→ **Task to complete**
Reproduce the text of the rows below line for line, leaving out the pictures.

===== Records =====

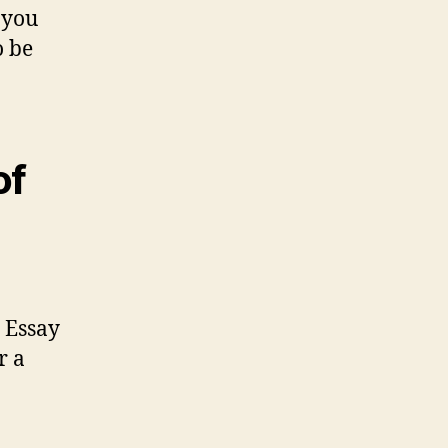
 you
o be
of
e Essay
r a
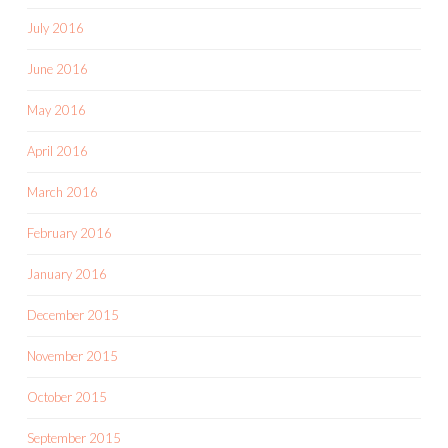
July 2016
June 2016
May 2016
April 2016
March 2016
February 2016
January 2016
December 2015
November 2015
October 2015
September 2015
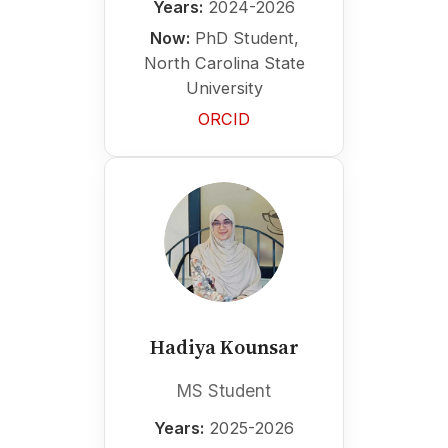
Years:
2024-2026
Now:
PhD Student,
North Carolina State
University
ORCID
Hadiya Kounsar
MS Student
Years:
2025-2026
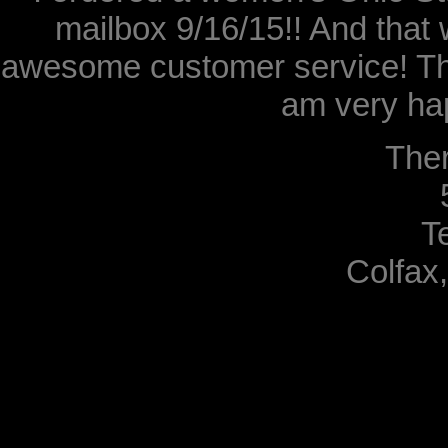
mailbox 9/16/15!! And that 
awesome customer service! Th
am very hap
The
T
Colfax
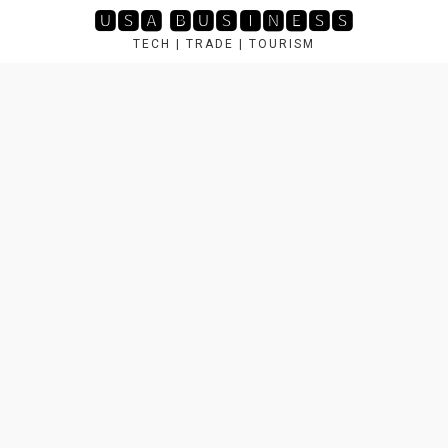
Skip
🆄🆂🅰 🅱🆄🆂🅸🅽🅴🆂🆂
to
TECH | TRADE | TOURISM
content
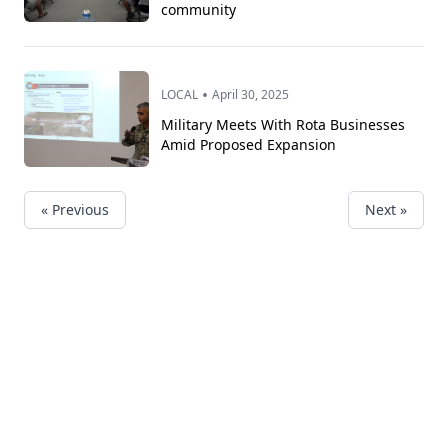
community
•
LOCAL
April 30, 2025
Military Meets With Rota Businesses
Amid Proposed Expansion
« Previous
Next »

=====

→ **Completed exercise**
 you
o be
of
e Essay
r a
July 2016
June 2016
May 2016
April 2016
March 2016
February 2016
January 2016
December 2015
November 2015
October 2015
September 2015
Years:
2024-2026
Now:
PhD Student,
North Carolina State
University
ORCID
Hadiya Kounsar
MS Student
Years:
2025-2026
mailbox 9/16/15!! And that 
awesome customer service! Th
am very hap
The
T
Colfax
Skip
🆄🆂🅰 🅱🆄🆂🅸🅽🅴🆂🆂
to
TECH | TRADE | TOURISM
content
community
•
LOCAL
April 30, 2025
Military Meets With Rota Businesses
Amid Proposed Expansion
« Previous
Next »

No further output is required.